- _Compiti da svolgere_
A. Trasforma in elenco numerato, senza righe vuote, il tratto dei record che parte dall'inizio dei record e termina con la riga che contiene "identify colour: green -> red", inclusa.
B. Prosegui l'articolo sulla videoinstallazione "Volti invisibili" a partire dall'ultima frase riportata.

- _Fonte_
_____

IMOLA (Bologna) – La videoinstallazione del fotografo Francesco Francaviglia in mostra alla Rocca Sforzesca fino al 31 luglio
“Volti invisibili” di donne migranti segnati da guerra e schiavitù. “Queste donne sono sopravvissute al deserto e al mare, i loro corpi hanno subito ogni atrocità, questo lavoro pone un interrogativo sul concetto di vulnerabilità e sulla sua riconoscibilità”
“Ricordare i diritti sanciti dalla Convenzione di Istanbul sulla prevenzione e la lotta contro la violenza nei confronti delle donne”. Risponde così il fotografo Francesco Francaviglia a chi gli chiede qual è l’obiettivo di “Volti invisibili”, una videoinstallazione con le fotografie scattate a donne migranti, rifugiate o richiedenti protezione internazionale accolte nei progetti Sprar, nei centri di accoglienza o in quelli antiviolenza. “Questo lavoro pone un interrogativo sul concetto di vulnerabilità e sulla sua riconoscibilità – racconta Francaviglia – Le donne qui fotografate sono sopravvissute al deserto e al mare, i loro corpi hanno subito ogni atrocità, alcune hanno partorito in condizioni indicibili… Bisogna saper leggere il concetto di vulnerabilità e pensare a processi di integrazione che le identifichino come soggetti autonomi e capaci di scegliere”.

_____

[Voci elencate in un dataset]
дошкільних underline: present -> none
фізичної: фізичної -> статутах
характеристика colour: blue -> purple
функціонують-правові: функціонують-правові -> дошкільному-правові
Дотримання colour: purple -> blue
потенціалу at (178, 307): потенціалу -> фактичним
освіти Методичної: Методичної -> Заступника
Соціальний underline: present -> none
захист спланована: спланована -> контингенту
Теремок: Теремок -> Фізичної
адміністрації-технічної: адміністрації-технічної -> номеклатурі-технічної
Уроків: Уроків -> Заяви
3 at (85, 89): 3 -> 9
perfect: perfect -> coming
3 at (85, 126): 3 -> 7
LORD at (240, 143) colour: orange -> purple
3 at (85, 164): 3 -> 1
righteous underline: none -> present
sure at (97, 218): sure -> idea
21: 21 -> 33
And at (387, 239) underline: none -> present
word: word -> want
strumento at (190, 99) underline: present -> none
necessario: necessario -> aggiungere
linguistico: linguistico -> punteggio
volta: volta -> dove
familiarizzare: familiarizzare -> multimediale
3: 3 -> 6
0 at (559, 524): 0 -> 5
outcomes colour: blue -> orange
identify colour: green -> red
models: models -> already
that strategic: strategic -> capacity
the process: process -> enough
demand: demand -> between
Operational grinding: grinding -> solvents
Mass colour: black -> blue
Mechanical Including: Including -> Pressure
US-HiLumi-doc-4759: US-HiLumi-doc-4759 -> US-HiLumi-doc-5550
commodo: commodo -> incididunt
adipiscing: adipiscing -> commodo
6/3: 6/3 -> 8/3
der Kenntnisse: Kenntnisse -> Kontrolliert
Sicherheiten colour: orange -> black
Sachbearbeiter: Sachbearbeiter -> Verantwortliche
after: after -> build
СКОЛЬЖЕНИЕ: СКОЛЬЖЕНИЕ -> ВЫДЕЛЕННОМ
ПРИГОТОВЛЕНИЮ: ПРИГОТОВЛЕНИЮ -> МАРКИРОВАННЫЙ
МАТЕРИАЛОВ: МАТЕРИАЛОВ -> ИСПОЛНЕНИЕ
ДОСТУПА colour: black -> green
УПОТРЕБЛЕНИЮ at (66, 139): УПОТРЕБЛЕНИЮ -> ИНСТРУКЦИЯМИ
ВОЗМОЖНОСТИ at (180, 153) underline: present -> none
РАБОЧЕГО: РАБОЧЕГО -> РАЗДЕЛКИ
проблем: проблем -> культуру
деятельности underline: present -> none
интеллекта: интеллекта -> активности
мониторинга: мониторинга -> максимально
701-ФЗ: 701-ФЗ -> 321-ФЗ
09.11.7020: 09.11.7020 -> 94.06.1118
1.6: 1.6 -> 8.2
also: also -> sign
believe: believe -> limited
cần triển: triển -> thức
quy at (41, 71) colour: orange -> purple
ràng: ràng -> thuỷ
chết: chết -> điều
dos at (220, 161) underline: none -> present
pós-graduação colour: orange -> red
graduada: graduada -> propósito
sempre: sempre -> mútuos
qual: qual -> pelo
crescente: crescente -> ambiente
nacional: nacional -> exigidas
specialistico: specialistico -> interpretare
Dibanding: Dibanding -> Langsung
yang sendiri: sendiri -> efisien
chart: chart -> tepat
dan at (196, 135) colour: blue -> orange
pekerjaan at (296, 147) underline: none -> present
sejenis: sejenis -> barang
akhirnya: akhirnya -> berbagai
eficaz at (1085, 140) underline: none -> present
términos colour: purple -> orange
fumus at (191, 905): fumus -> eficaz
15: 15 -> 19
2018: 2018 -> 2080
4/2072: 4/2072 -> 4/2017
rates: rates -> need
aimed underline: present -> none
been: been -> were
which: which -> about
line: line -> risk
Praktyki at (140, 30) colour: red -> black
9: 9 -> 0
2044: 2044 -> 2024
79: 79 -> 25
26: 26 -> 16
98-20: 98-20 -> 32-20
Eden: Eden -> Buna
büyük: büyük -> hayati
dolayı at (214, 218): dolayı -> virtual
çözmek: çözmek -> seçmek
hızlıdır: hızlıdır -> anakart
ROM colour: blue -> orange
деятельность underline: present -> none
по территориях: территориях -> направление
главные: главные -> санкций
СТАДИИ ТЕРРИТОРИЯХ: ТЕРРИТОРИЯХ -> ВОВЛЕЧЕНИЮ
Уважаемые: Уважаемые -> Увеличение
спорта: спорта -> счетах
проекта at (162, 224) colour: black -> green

_____

- _Soluzioni degli esercizi_
A.
1. дошкільних underline: present -> none
2. фізичної: фізичної -> статутах
3. характеристика colour: blue -> purple
4. функціонують-правові: функціонують-правові -> дошкільному-правові
5. Дотримання colour: purple -> blue
6. потенціалу at (178, 307): потенціалу -> фактичним
7. освіти Методичної: Методичної -> Заступника
8. Соціальний underline: present -> none
9. захист спланована: спланована -> контингенту
10. Теремок: Теремок -> Фізичної
11. адміністрації-технічної: адміністрації-технічної -> номеклатурі-технічної
12. Уроків: Уроків -> Заяви
13. 3 at (85, 89): 3 -> 9
14. perfect: perfect -> coming
15. 3 at (85, 126): 3 -> 7
16. LORD at (240, 143) colour: orange -> purple
17. 3 at (85, 164): 3 -> 1
18. righteous underline: none -> present
19. sure at (97, 218): sure -> idea
20. 21: 21 -> 33
21. And at (387, 239) underline: none -> present
22. word: word -> want
23. strumento at (190, 99) underline: present -> none
24. necessario: necessario -> aggiungere
25. linguistico: linguistico -> punteggio
26. volta: volta -> dove
27. familiarizzare: familiarizzare -> multimediale
28. 3: 3 -> 6
29. 0 at (559, 524): 0 -> 5
30. outcomes colour: blue -> orange
31. identify colour: green -> red

B.
Francaviglia è siciliano nato nel 1982, è stato autore dell’anno Fiaf (Federazione italiana associazioni fotografiche) nel 2014, ha esposto il lavoro “Le donne del digiuno – contro la mafia” agli Uffizi di Firenze mentre “Mediterranean Darkness – Ritratti dalle stragi” è stato in mostra al Macro di Roma. Il progetto “Volti invisibili” è stato realizzato in collaborazione e con il sostegno dell’Associazione Trama di terre, è promosso dalla Rete Women (Women of mediterranean east and south european network), con un audio project a cura di Carlo Gargano e dell’attrice Giuditta Perriera, e fa parte delle iniziative del Comune di Imola in occasione della Giornata mondiale del rifugiato del 20 giugno.
Per l’associazione Trama di terre promuovere “questa mostra è anche un modo per restituire volti e storie a queste donne che abitano la città e che, come le altre chiedono di essere riconosciute, accolte, rispettate”. La videoinstallazione è visibile alla Rocca Sforzesca di Imola (piazzale Giovanni dalle Bande Nere) fino al 31 luglio.
Com’è nato il progetto “Volti invisibili”?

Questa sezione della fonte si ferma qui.